"There was some gambling and I like money, but I never forced anyone to gamble," Jeffrey Castardi said before his sentencing on one felony charge of violating Colorado's Organized Crime Control Act.
The bald 49-year-old wore jet-black eye glasses, a yellow jail jumpsuit and had a small tattoo on his right forearm as he stood before Jefferson County District Judge Philip McNulty.
Just minutes earlier, prosecutors had reminded the judge that Castardi had bragged that he'd been a bookie for the Gambino crime family on the East Coast for most of his adult life. Still, Castardi tells the judge he's sorry and is capable of feeling remorse.
"I do owe some apologies to some people, I am sorry for a lot of things and I will deal with that," he said.
Despite the last-minute plea from Castardi, McNulty held nothing back in his sentencing.
"It was you. The Gin Rummy Club and Jeff Castardi were one and the same," McNulty said. "This case is remarkable for the number of people whose lives were ruined, destroyed or ended because they had the misfortune of meeting you. You are a master of getting people to do things they wouldn't otherwise do."
Castardi and his partners started the Gin Rummy Club on 2380 S. Broadway in Denver in July 2003. Investigators with the Colorado Bureau of Investigation's Gaming unit and the Denver Police Department shut it down in April 2008 and indicted Castardi and other members of his criminal enterprise with money laundering, tax evasion, theft and running an illegal gambling and bookmaking business.
Witnesses said the amount of money that ran through the club was "staggering;" somewhere in the millions of dollars, according to investigators.
The indictment says gamblers played Texas Hold 'em poker games and the house took a cut, or a rake, of the winnings. Many gamblers fell deep into debt and took loans from Castardi, at the illegal rate of 40 percent interest, according to investigators.

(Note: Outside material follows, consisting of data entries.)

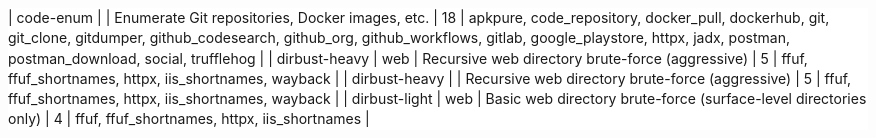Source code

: | code-enum         |            | Enumerate Git repositories, Docker images, etc.                                                                                          | 18          | apkpure, code_repository, docker_pull, dockerhub, git, git_clone, gitdumper, github_codesearch, github_org, github_workflows, gitlab, google_playstore, httpx, jadx, postman, postman_download, social, trufflehog                                                                                                                                                                                                                                                                                                                                                                                                                                                                                                                                                                                                                                                                                                                                                                                                                                              |
| dirbust-heavy     | web        | Recursive web directory brute-force (aggressive)                                                                                         | 5           | ffuf, ffuf_shortnames, httpx, iis_shortnames, wayback                                                                                                                                                                                                                                                                                                                                                                                                                                                                                                                                                                                                                                                                                                                                                                                                                                                                                                                                                                                                           |
| dirbust-heavy     |            | Recursive web directory brute-force (aggressive)                                                                                         | 5           | ffuf, ffuf_shortnames, httpx, iis_shortnames, wayback                                                                                                                                                                                                                                                                                                                                                                                                                                                                                                                                                                                                                                                                                                                                                                                                                                                                                                                                                                                                           |
| dirbust-light     | web        | Basic web directory brute-force (surface-level directories only)                                                                         | 4           | ffuf, ffuf_shortnames, httpx, iis_shortnames                                                                                                                                                                                                                                                                                                                                                                                                                                                                                                                                                                                                                                                                                                                                                                                                                                                                                                                                                                                                                    |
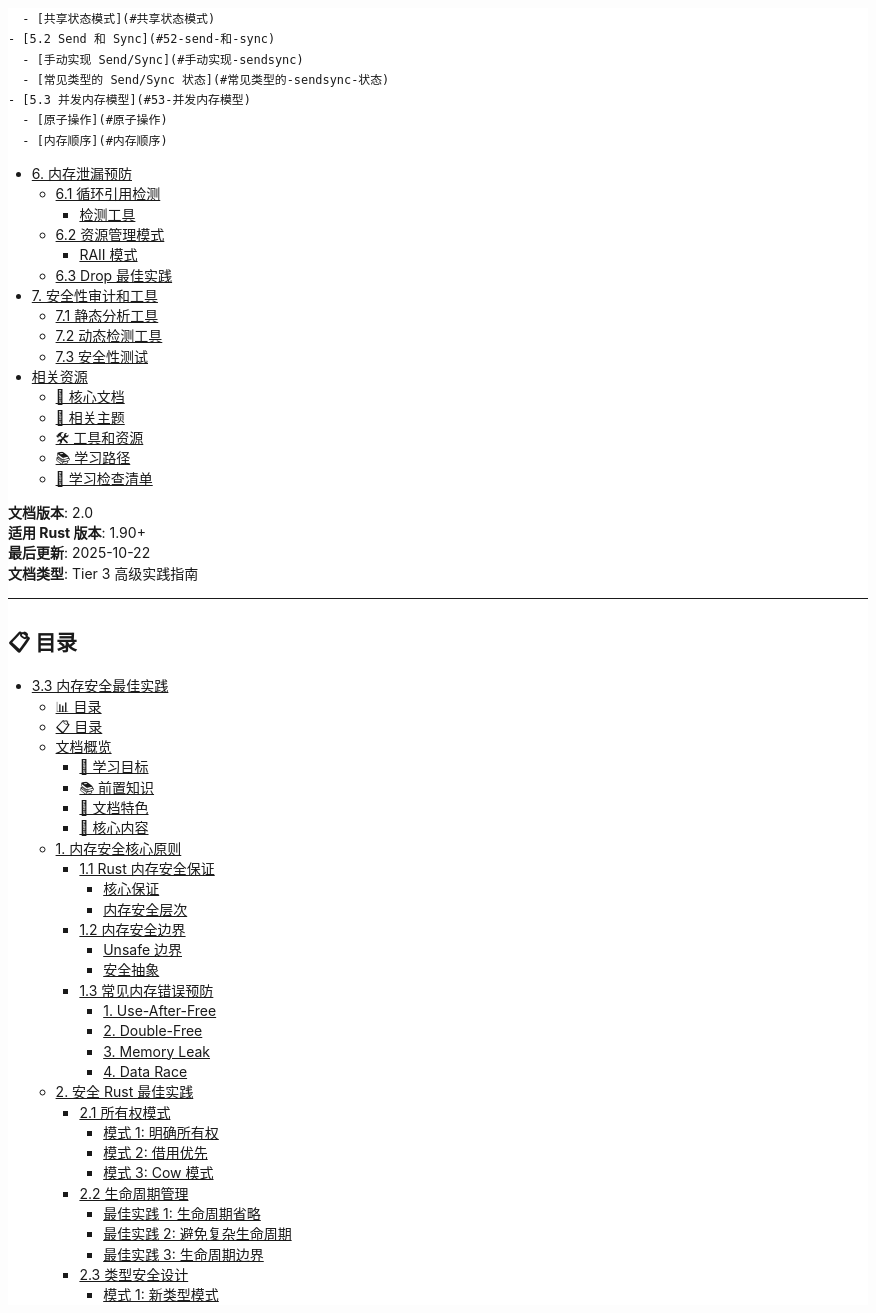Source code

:       - [共享状态模式](#共享状态模式)
    - [5.2 Send 和 Sync](#52-send-和-sync)
      - [手动实现 Send/Sync](#手动实现-sendsync)
      - [常见类型的 Send/Sync 状态](#常见类型的-sendsync-状态)
    - [5.3 并发内存模型](#53-并发内存模型)
      - [原子操作](#原子操作)
      - [内存顺序](#内存顺序)
  - [6. 内存泄漏预防](#6-内存泄漏预防)
    - [6.1 循环引用检测](#61-循环引用检测)
      - [检测工具](#检测工具)
    - [6.2 资源管理模式](#62-资源管理模式)
      - [RAII 模式](#raii-模式)
    - [6.3 Drop 最佳实践](#63-drop-最佳实践)
  - [7. 安全性审计和工具](#7-安全性审计和工具)
    - [7.1 静态分析工具](#71-静态分析工具)
    - [7.2 动态检测工具](#72-动态检测工具)
    - [7.3 安全性测试](#73-安全性测试)
  - [相关资源](#相关资源)
    - [📖 核心文档](#-核心文档)
    - [🔗 相关主题](#-相关主题)
    - [🛠️ 工具和资源](#️-工具和资源)
    - [📚 学习路径](#-学习路径)
    - [🎯 学习检查清单](#-学习检查清单)

**文档版本**: 2.0  
**适用 Rust 版本**: 1.90+  
**最后更新**: 2025-10-22  
**文档类型**: Tier 3 高级实践指南

---

## 📋 目录

- [3.3 内存安全最佳实践](#33-内存安全最佳实践)
  - [📊 目录](#-目录)
  - [📋 目录](#-目录-1)
  - [文档概览](#文档概览)
    - [🎯 学习目标](#-学习目标)
    - [📚 前置知识](#-前置知识)
    - [🎨 文档特色](#-文档特色)
    - [📖 核心内容](#-核心内容)
  - [1. 内存安全核心原则](#1-内存安全核心原则)
    - [1.1 Rust 内存安全保证](#11-rust-内存安全保证)
      - [核心保证](#核心保证)
      - [内存安全层次](#内存安全层次)
    - [1.2 内存安全边界](#12-内存安全边界)
      - [Unsafe 边界](#unsafe-边界)
      - [安全抽象](#安全抽象)
    - [1.3 常见内存错误预防](#13-常见内存错误预防)
      - [1. Use-After-Free](#1-use-after-free)
      - [2. Double-Free](#2-double-free)
      - [3. Memory Leak](#3-memory-leak)
      - [4. Data Race](#4-data-race)
  - [2. 安全 Rust 最佳实践](#2-安全-rust-最佳实践)
    - [2.1 所有权模式](#21-所有权模式)
      - [模式 1: 明确所有权](#模式-1-明确所有权)
      - [模式 2: 借用优先](#模式-2-借用优先)
      - [模式 3: Cow 模式](#模式-3-cow-模式)
    - [2.2 生命周期管理](#22-生命周期管理)
      - [最佳实践 1: 生命周期省略](#最佳实践-1-生命周期省略)
      - [最佳实践 2: 避免复杂生命周期](#最佳实践-2-避免复杂生命周期)
      - [最佳实践 3: 生命周期边界](#最佳实践-3-生命周期边界)
    - [2.3 类型安全设计](#23-类型安全设计)
      - [模式 1: 新类型模式](#模式-1-新类型模式)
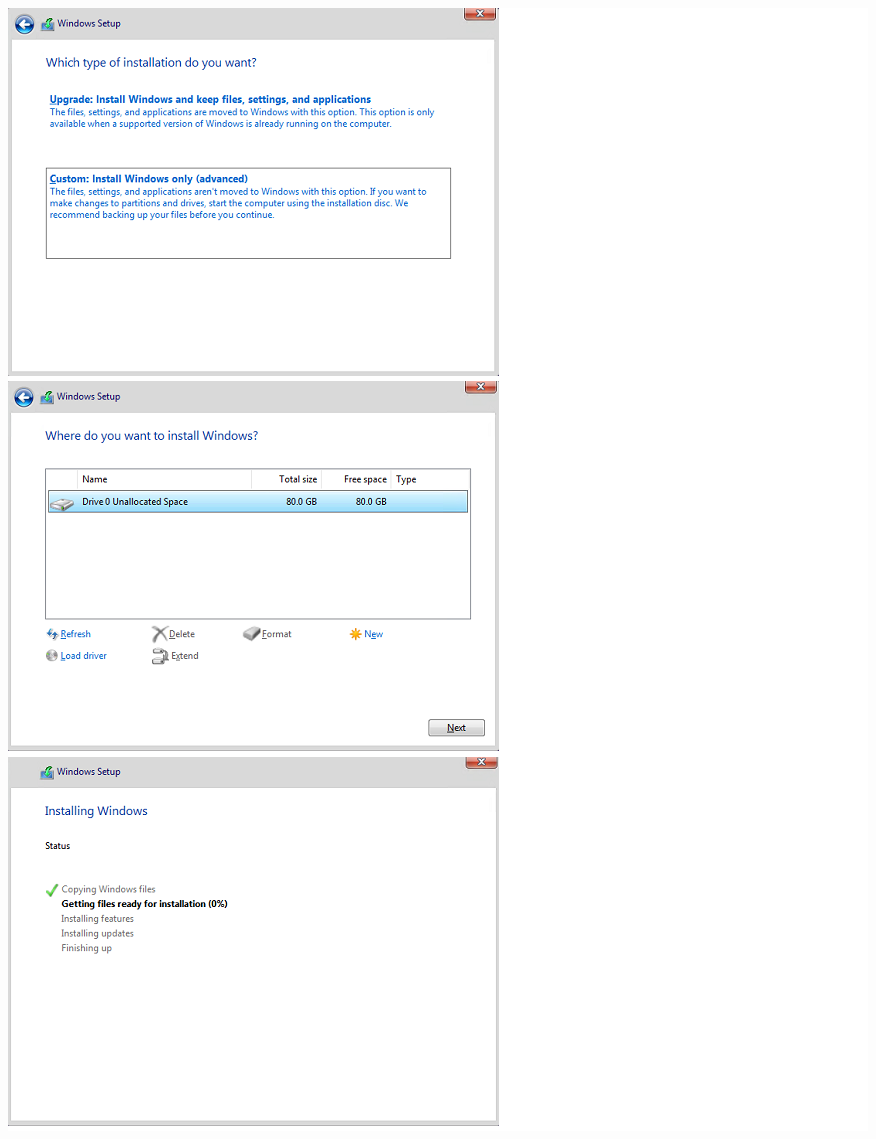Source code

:    ![Windows setup](images/winsetup4.png)
   ![Windows setup](images/winsetup5.png)
   ![Windows setup](images/winsetup6.png)
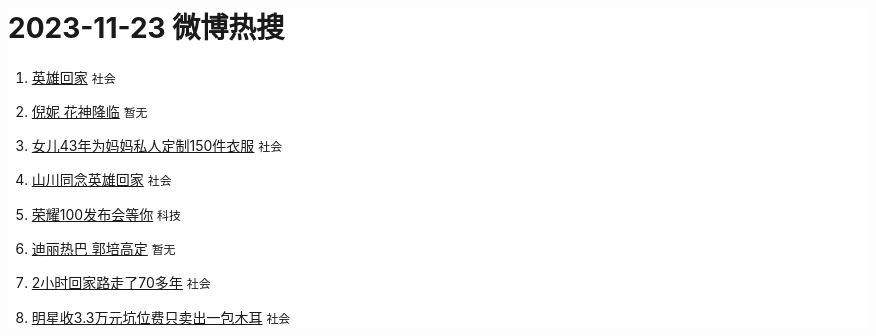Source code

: # 2023-11-23 微博热搜 
1. [英雄回家](https://m.weibo.cn/search?containerid=100103type%3D1%26t%3D10%26q%3D%23%E8%8B%B1%E9%9B%84%E5%9B%9E%E5%AE%B6%23&stream_entry_id=51&isnewpage=1&extparam=seat%3D1%26pos%3D0%26dgr%3D0%26cate%3D10103%26c_type%3D51%26q%3D%2523%25E8%258B%25B1%25E9%259B%2584%25E5%259B%259E%25E5%25AE%25B6%2523%26stream_entry_id%3D51%26filter_type%3Drealtimehot%26display_time%3D1700737445%26pre_seqid%3D1700737445478013200213) `社会` 

2. [倪妮 花神降临](https://m.weibo.cn/search?containerid=100103type%3D1%26t%3D10%26q%3D%E5%80%AA%E5%A6%AE+%E8%8A%B1%E7%A5%9E%E9%99%8D%E4%B8%B4&stream_entry_id=31&isnewpage=1&extparam=seat%3D1%26c_type%3D31%26dgr%3D0%26cate%3D5001%26q%3D%25E5%2580%25AA%25E5%25A6%25AE%2520%25E8%258A%25B1%25E7%25A5%259E%25E9%2599%258D%25E4%25B8%25B4%26flag%3D1%26band_rank%3D1%26pos%3D0%26filter_type%3Drealtimehot%26stream_entry_id%3D31%26lcate%3D5001%26realpos%3D1%26display_time%3D1700737445%26pre_seqid%3D1700737445478013200213) `暂无` 

3. [女儿43年为妈妈私人定制150件衣服](https://m.weibo.cn/search?containerid=100103type%3D1%26t%3D10%26q%3D%23%E5%A5%B3%E5%84%BF43%E5%B9%B4%E4%B8%BA%E5%A6%88%E5%A6%88%E7%A7%81%E4%BA%BA%E5%AE%9A%E5%88%B6150%E4%BB%B6%E8%A1%A3%E6%9C%8D%23&stream_entry_id=31&isnewpage=1&extparam=seat%3D1%26c_type%3D31%26dgr%3D0%26cate%3D5001%26q%3D%2523%25E5%25A5%25B3%25E5%2584%25BF43%25E5%25B9%25B4%25E4%25B8%25BA%25E5%25A6%2588%25E5%25A6%2588%25E7%25A7%2581%25E4%25BA%25BA%25E5%25AE%259A%25E5%2588%25B6150%25E4%25BB%25B6%25E8%25A1%25A3%25E6%259C%258D%2523%26flag%3D32768%26band_rank%3D2%26pos%3D1%26filter_type%3Drealtimehot%26stream_entry_id%3D31%26lcate%3D5001%26realpos%3D2%26display_time%3D1700737445%26pre_seqid%3D1700737445478013200213) `社会` 

4. [山川同念英雄回家](https://m.weibo.cn/search?containerid=100103type%3D1%26t%3D10%26q%3D%23%E5%B1%B1%E5%B7%9D%E5%90%8C%E5%BF%B5%E8%8B%B1%E9%9B%84%E5%9B%9E%E5%AE%B6%23&stream_entry_id=31&isnewpage=1&extparam=seat%3D1%26c_type%3D31%26dgr%3D0%26cate%3D5001%26q%3D%2523%25E5%25B1%25B1%25E5%25B7%259D%25E5%2590%258C%25E5%25BF%25B5%25E8%258B%25B1%25E9%259B%2584%25E5%259B%259E%25E5%25AE%25B6%2523%26flag%3D0%26band_rank%3D3%26pos%3D2%26filter_type%3Drealtimehot%26stream_entry_id%3D31%26lcate%3D5001%26realpos%3D3%26display_time%3D1700737445%26pre_seqid%3D1700737445478013200213) `社会` 

5. [荣耀100发布会等你](https://m.weibo.cn/search?containerid=100103type%3D1%26t%3D10%26q%3D%23%E8%8D%A3%E8%80%80100%E5%8F%91%E5%B8%83%E4%BC%9A%E7%AD%89%E4%BD%A0%23&stream_entry_id=31&isnewpage=1&extparam=seat%3D1%26c_type%3D31%26cate%3D5001%26q%3D%2523%25E8%258D%25A3%25E8%2580%2580100%25E5%258F%2591%25E5%25B8%2583%25E4%25BC%259A%25E7%25AD%2589%25E4%25BD%25A0%2523%26topic_ad%3D1%26pos%3D3%26adid%3D212244%26dgr%3D0%26band_rank%3D4%26lcate%3D5001%26stream_entry_id%3D31%26is_ad_pos%3D1%26filter_type%3Drealtimehot%26display_time%3D1700737445%26pre_seqid%3D1700737445478013200213) `科技` 

6. [迪丽热巴 郭培高定](https://m.weibo.cn/search?containerid=100103type%3D1%26t%3D10%26q%3D%E8%BF%AA%E4%B8%BD%E7%83%AD%E5%B7%B4+%E9%83%AD%E5%9F%B9%E9%AB%98%E5%AE%9A&stream_entry_id=31&isnewpage=1&extparam=seat%3D1%26c_type%3D31%26dgr%3D0%26cate%3D5001%26q%3D%25E8%25BF%25AA%25E4%25B8%25BD%25E7%2583%25AD%25E5%25B7%25B4%2520%25E9%2583%25AD%25E5%259F%25B9%25E9%25AB%2598%25E5%25AE%259A%26flag%3D1%26band_rank%3D4%26pos%3D4%26filter_type%3Drealtimehot%26stream_entry_id%3D31%26lcate%3D5001%26realpos%3D4%26display_time%3D1700737445%26pre_seqid%3D1700737445478013200213) `暂无` 

7. [2小时回家路走了70多年](https://m.weibo.cn/search?containerid=100103type%3D1%26t%3D10%26q%3D%232%E5%B0%8F%E6%97%B6%E5%9B%9E%E5%AE%B6%E8%B7%AF%E8%B5%B0%E4%BA%8670%E5%A4%9A%E5%B9%B4%23&stream_entry_id=31&isnewpage=1&extparam=seat%3D1%26c_type%3D31%26dgr%3D0%26cate%3D5001%26q%3D%25232%25E5%25B0%258F%25E6%2597%25B6%25E5%259B%259E%25E5%25AE%25B6%25E8%25B7%25AF%25E8%25B5%25B0%25E4%25BA%258670%25E5%25A4%259A%25E5%25B9%25B4%2523%26flag%3D32768%26band_rank%3D5%26pos%3D5%26filter_type%3Drealtimehot%26stream_entry_id%3D31%26lcate%3D5001%26realpos%3D5%26display_time%3D1700737445%26pre_seqid%3D1700737445478013200213) `社会` 

8. [明星收3.3万元坑位费只卖出一包木耳](https://m.weibo.cn/search?containerid=100103type%3D1%26t%3D10%26q%3D%23%E6%98%8E%E6%98%9F%E6%94%B63.3%E4%B8%87%E5%85%83%E5%9D%91%E4%BD%8D%E8%B4%B9%E5%8F%AA%E5%8D%96%E5%87%BA%E4%B8%80%E5%8C%85%E6%9C%A8%E8%80%B3%23&stream_entry_id=31&isnewpage=1&extparam=seat%3D1%26c_type%3D31%26dgr%3D0%26cate%3D5001%26q%3D%2523%25E6%2598%258E%25E6%2598%259F%25E6%2594%25B63.3%25E4%25B8%2587%25E5%2585%2583%25E5%259D%2591%25E4%25BD%258D%25E8%25B4%25B9%25E5%258F%25AA%25E5%258D%2596%25E5%2587%25BA%25E4%25B8%2580%25E5%258C%2585%25E6%259C%25A8%25E8%2580%25B3%2523%26flag%3D2%26band_rank%3D6%26pos%3D6%26filter_type%3Drealtimehot%26stream_entry_id%3D31%26lcate%3D5001%26realpos%3D6%26display_time%3D1700737445%26pre_seqid%3D1700737445478013200213) `社会` 
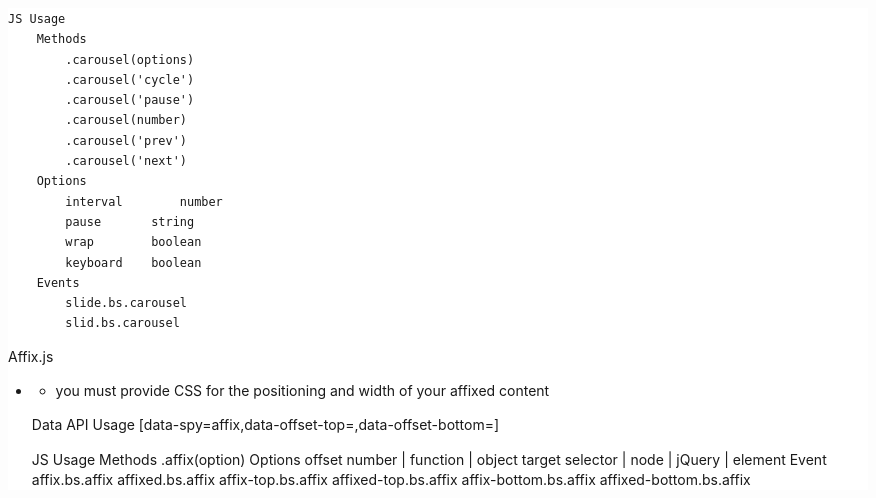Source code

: 	JS Usage
		Methods
			.carousel(options)
			.carousel('cycle')
			.carousel('pause')
			.carousel(number)
			.carousel('prev')
			.carousel('next')
		Options
			interval		number
			pause		string
			wrap		boolean
			keyboard	boolean
		Events
			slide.bs.carousel
			slid.bs.carousel
Affix.js
*	- you must provide CSS for the positioning and width of your affixed content

	Data API Usage
		[data-spy=affix,data-offset-top=<num>,data-offset-bottom=<num>]

	JS Usage
		Methods
			.affix(option)
		Options
			offset	number | function | object
			target	selector | node | jQuery | element
		Event
			affix.bs.affix
			affixed.bs.affix
			affix-top.bs.affix
			affixed-top.bs.affix
			affix-bottom.bs.affix
			affixed-bottom.bs.affix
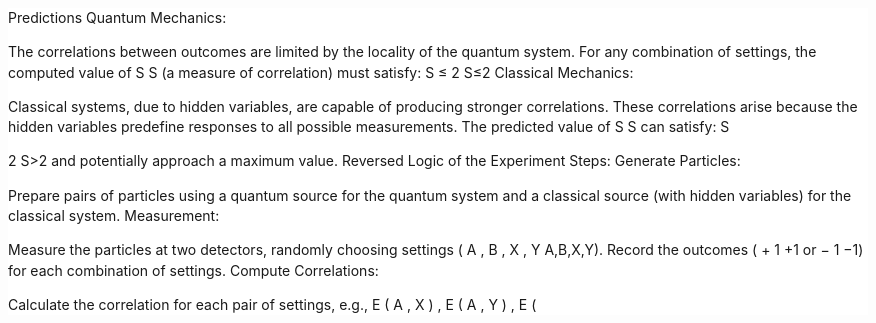Predictions
Quantum Mechanics:

The correlations between outcomes are limited by the locality of the quantum system.
For any combination of settings, the computed value of 
S
S (a measure of correlation) must satisfy:
S
≤
2
S≤2
Classical Mechanics:

Classical systems, due to hidden variables, are capable of producing stronger correlations. These correlations arise because the hidden variables predefine responses to all possible measurements.
The predicted value of 
S
S can satisfy:
S
>
2
S>2
and potentially approach a maximum value.
Reversed Logic of the Experiment
Steps:
Generate Particles:

Prepare pairs of particles using a quantum source for the quantum system and a classical source (with hidden variables) for the classical system.
Measurement:

Measure the particles at two detectors, randomly choosing settings (
A
,
B
,
X
,
Y
A,B,X,Y).
Record the outcomes (
+
1
+1 or 
−
1
−1) for each combination of settings.
Compute Correlations:

Calculate the correlation for each pair of settings, e.g., 
E
(
A
,
X
)
,
E
(
A
,
Y
)
,
E
(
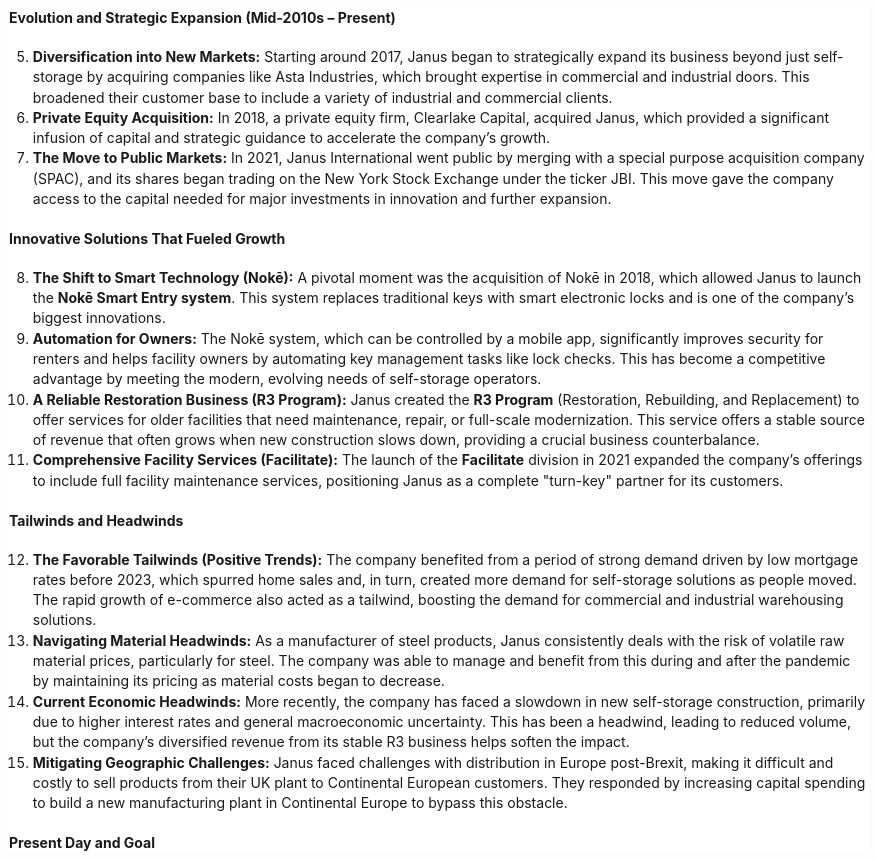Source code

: #### **Evolution and Strategic Expansion (Mid-2010s – Present)**

5.  **Diversification into New Markets:** Starting around 2017, Janus began to strategically expand its business beyond just self-storage by acquiring companies like Asta Industries, which brought expertise in commercial and industrial doors. This broadened their customer base to include a variety of industrial and commercial clients.
6.  **Private Equity Acquisition:** In 2018, a private equity firm, Clearlake Capital, acquired Janus, which provided a significant infusion of capital and strategic guidance to accelerate the company’s growth.
7.  **The Move to Public Markets:** In 2021, Janus International went public by merging with a special purpose acquisition company (SPAC), and its shares began trading on the New York Stock Exchange under the ticker JBI. This move gave the company access to the capital needed for major investments in innovation and further expansion.

#### **Innovative Solutions That Fueled Growth**

8.  **The Shift to Smart Technology (Nokē):** A pivotal moment was the acquisition of Nokē in 2018, which allowed Janus to launch the **Nokē Smart Entry system**. This system replaces traditional keys with smart electronic locks and is one of the company’s biggest innovations.
9.  **Automation for Owners:** The Nokē system, which can be controlled by a mobile app, significantly improves security for renters and helps facility owners by automating key management tasks like lock checks. This has become a competitive advantage by meeting the modern, evolving needs of self-storage operators.
10. **A Reliable Restoration Business (R3 Program):** Janus created the **R3 Program** (Restoration, Rebuilding, and Replacement) to offer services for older facilities that need maintenance, repair, or full-scale modernization. This service offers a stable source of revenue that often grows when new construction slows down, providing a crucial business counterbalance.
11. **Comprehensive Facility Services (Facilitate):** The launch of the **Facilitate** division in 2021 expanded the company’s offerings to include full facility maintenance services, positioning Janus as a complete "turn-key" partner for its customers.

#### **Tailwinds and Headwinds**

12. **The Favorable Tailwinds (Positive Trends):** The company benefited from a period of strong demand driven by low mortgage rates before 2023, which spurred home sales and, in turn, created more demand for self-storage solutions as people moved. The rapid growth of e-commerce also acted as a tailwind, boosting the demand for commercial and industrial warehousing solutions.
13. **Navigating Material Headwinds:** As a manufacturer of steel products, Janus consistently deals with the risk of volatile raw material prices, particularly for steel. The company was able to manage and benefit from this during and after the pandemic by maintaining its pricing as material costs began to decrease.
14. **Current Economic Headwinds:** More recently, the company has faced a slowdown in new self-storage construction, primarily due to higher interest rates and general macroeconomic uncertainty. This has been a headwind, leading to reduced volume, but the company’s diversified revenue from its stable R3 business helps soften the impact.
15. **Mitigating Geographic Challenges:** Janus faced challenges with distribution in Europe post-Brexit, making it difficult and costly to sell products from their UK plant to Continental European customers. They responded by increasing capital spending to build a new manufacturing plant in Continental Europe to bypass this obstacle.

#### **Present Day and Goal**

In court Monday, Colorado First Assistant Attorney General Robert Shapiro argued Castardi ruined many people's lives and contributed to the suicide of player Eric Cox and investor Jeremy Fowler.
"Castardi's been conning, he's been grifting, he's been cheating people and is a harm to this state," Shapiro said. "He was the pulse, the brains, the purpose of the club that existed."
The widow of Eric Cox spoke before the court on Monday. Cox, who stole $46,000 from his wife to pay off some of his gambling debts, killed himself Jan. 22, 2008.
"He took his life because of shame and financial ruin that came from gambling at the club," Cox's widow, Cathy Lopez, said. "Gambling is not a victimless crime."
Lopez says Cox was a generous man who fought for the rights of the homeless and others.
Castardi and his associates had been texting Cox in the days leading up to his suicide asking when they could collect their money, according to Shapiro. Hours after Cox was dead, a new text on his cell phone from Castardi and his associates read, "How do you look in the mirror?"
Investor Jeremy Fowler also killed himself in June 2007 after owing the business money.
Several other members of the Gin Rummy Club have been convicted and were mostly given probation sentences for various gambling-related crimes. Castardi will serve 16 years in the Department of Corrections, five years parole and may have to pay restitution to victims.